By Chris Walentynowicz
In January this year the DWP announced its intention to close over a hundred workplaces throughout the country by March 2018. The majority of these would be Jobcentres with a handful of back-office processing and Corporate HQ buildings also for the chop.
These closures represent the largest cull of public-sector workplaces for decades and a substantial roll-back of the welfare state from many areas. Much of the closures are small local Jobcentres serving communities who have no other access to public services.

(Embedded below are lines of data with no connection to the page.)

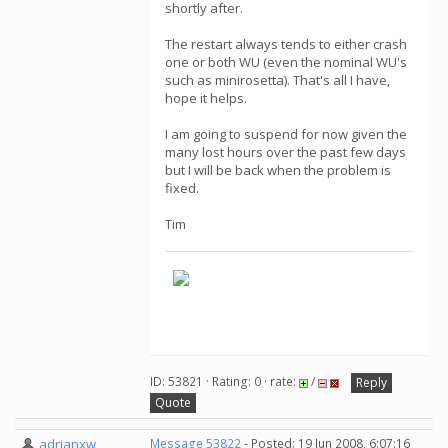
shortly after.
The restart always tends to either crash
one or both WU (even the nominal WU's
such as minirosetta). That's all I have,
hope it helps.
I am going to suspend for now given the
many lost hours over the past few days
but I will be back when the problem is
fixed.
Tim
ID: 53821 · Rating: 0 · rate:
/
Reply
Quote
adrianxw
Message 53822
- Posted: 19 Jun 2008, 6:07:16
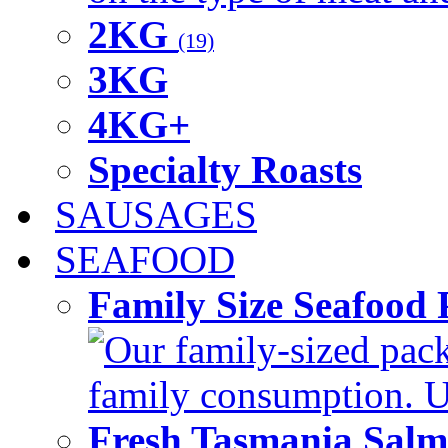
2KG
(19)
3KG
4KG+
Specialty Roasts
SAUSAGES
SEAFOOD
Family Size Seafood 
Our family-sized packi
family consumption. U
Fresh Tasmania Sal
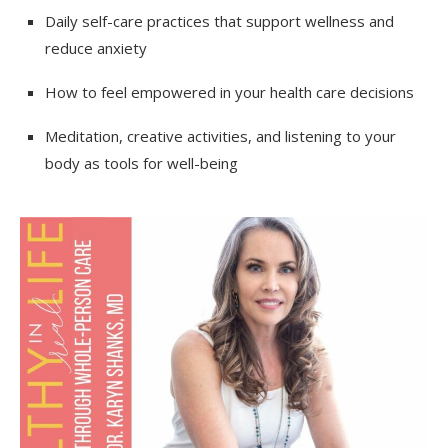
Daily self-care practices that support wellness and
reduce anxiety
How to feel empowered in your health care decisions
Meditation, creative activities, and listening to your
body as tools for well-being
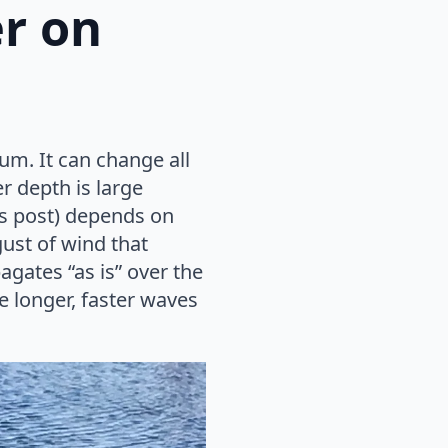
er on
rum. It can change all
r depth is large
his post) depends on
ust of wind that
agates “as is” over the
e longer, faster waves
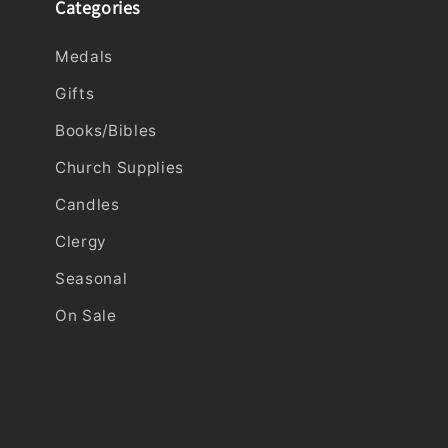
Categories
Medals
Gifts
Books/Bibles
Church Supplies
Candles
Clergy
Seasonal
On Sale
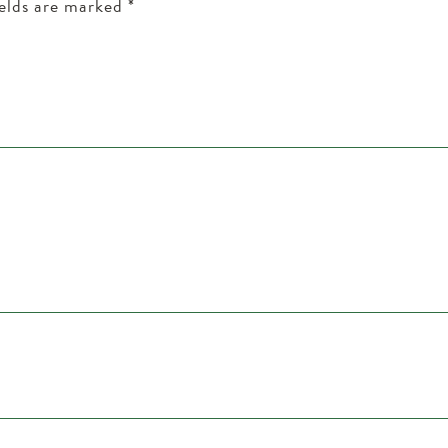
ields are marked
*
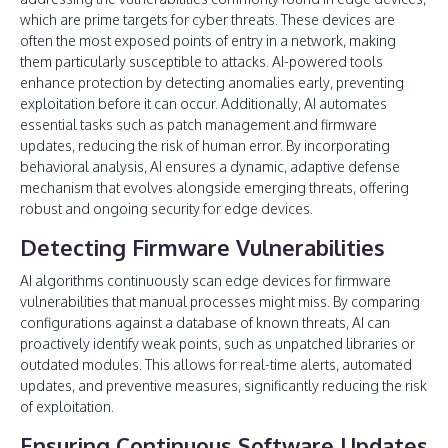
which are prime targets for cyber threats. These devices are
often the most exposed points of entry in a network, making
them particularly susceptible to attacks. AI-powered tools
enhance protection by detecting anomalies early, preventing
exploitation before it can occur. Additionally, AI automates
essential tasks such as patch management and firmware
updates, reducing the risk of human error. By incorporating
behavioral analysis, AI ensures a dynamic, adaptive defense
mechanism that evolves alongside emerging threats, offering
robust and ongoing security for edge devices.
Detecting Firmware Vulnerabilities
AI algorithms continuously scan edge devices for firmware
vulnerabilities that manual processes might miss. By comparing
configurations against a database of known threats, AI can
proactively identify weak points, such as unpatched libraries or
outdated modules. This allows for real-time alerts, automated
updates, and preventive measures, significantly reducing the risk
of exploitation.
Ensuring Continuous Software Updates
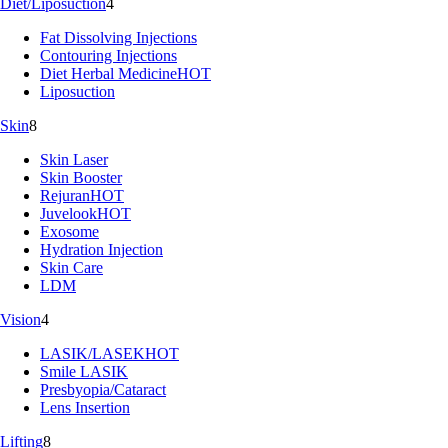
Diet/Liposuction
4
Fat Dissolving Injections
Contouring Injections
Diet Herbal Medicine
HOT
Liposuction
Skin
8
Skin Laser
Skin Booster
Rejuran
HOT
Juvelook
HOT
Exosome
Hydration Injection
Skin Care
LDM
Vision
4
LASIK/LASEK
HOT
Smile LASIK
Presbyopia/Cataract
Lens Insertion
Lifting
8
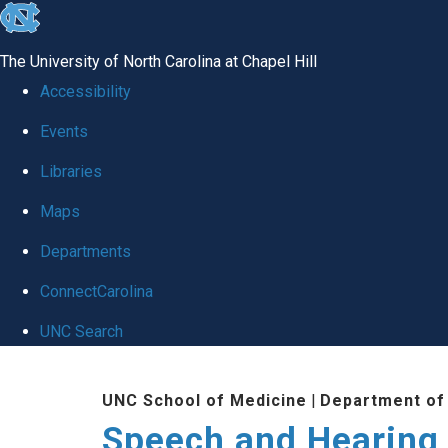
skip to the end of the global utility bar
The University of North Carolina at Chapel Hill
Accessibility
Events
Libraries
Maps
Departments
ConnectCarolina
UNC Search
Skip to main content
UNC School of Medicine
|
Department of
Speech and Hearing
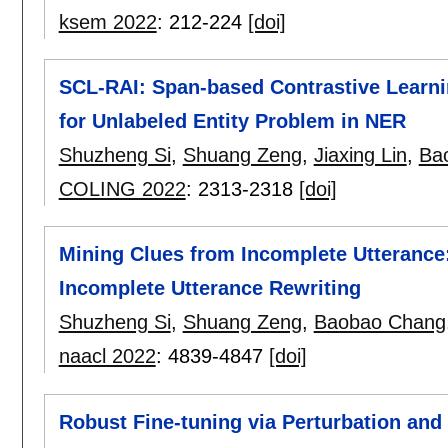
ksem 2022
:
212-224
[doi]
SCL-RAI: Span-based Contrastive Learni
for Unlabeled Entity Problem in NER
Shuzheng Si
,
Shuang Zeng
,
Jiaxing Lin
,
Ba
COLING 2022
:
2313-2318
[doi]
Mining Clues from Incomplete Utterance
Incomplete Utterance Rewriting
Shuzheng Si
,
Shuang Zeng
,
Baobao Chang
naacl 2022
:
4839-4847
[doi]
Robust Fine-tuning via Perturbation and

Equally, this cannot be separated from the government’s wider welfare “reform” agenda. Cutting vital local services is part-and-parcel of moving social-security back from a safety-net to the workhouse. With DWP workers already overstretched, even before the huge increase in work resulting from Universal Credit, these closures only serve to cement the staffing crisis in the DWP and the resulting poor service, delays to payments and erroneous and unfair decisions made against claimants. A regime which will only worsen with the appallingly unfair Universal Credit regime which is being rolled out across the entire country shortly.
Not only do the closures prevent many people from accessing vital public services, but the conditionality of the current benefit regime, which will worsen with the national roll-out of Universal Credit, means that many claimants will be forced to spend large sums of money travelling unreasonable distances to regular appointments with Advisors. If they are late they will be liable to considerable sanctions to their benefits. The controversial roll-out also means that at this time more than ever, claimants require the most help and support from JCP workers.
The Pubic and Commercial Services Union, which organises the majority of civil servants working for the DWP, obviously oppose the closures and have organised public meetings and briefed the Labour front-bench to oppose in Parliament. However, they also took the decision not to hold a national ballot to oppose the closures. Instead devolving such responsibility to individual branches or workplaces to submit bids for action.
So far only a handful of such requests have been made and only five workplaces balloted have reached the 50% threshold.
Of those only one is still taking action, Eastern Avenue JCP in Sheffield, a Jobcentre serving a particularly deprived area of the city. Workers at Eastern Avenue took 44 days of strike action (that is not a typo!) before returning to work together, their heads held high.
The demands are simple: Their community needs this public service and they need these local jobs: Stop the closure.
The largest workplace voting to join the action is Plymouth Processing Centre, where more than 250 PCS members started their strike on the 6th of November.
The position of the Labour front-bench should be clear: These closures must be stopped and reversed. The chronic lack of staffing in the DWP needs to be addressed by the immediate acceptance of the PCS staffing claim. Plans need to be drawn up to completely replace the Tories inhumane, reckless and unsustainable welfare reform agenda which minimally should include an end to conditionality, a considerable uprating of the level of benefits.
Labour Party branches and MPs should take a leaf out of the book of Louise Haigh MP and Sheffield Heeley CLP, where Eastern Avenue JCP is located: pass motions in support of the strikes, attend the picket-lines, give money to the strike funds and put pressure on the government in Parliament.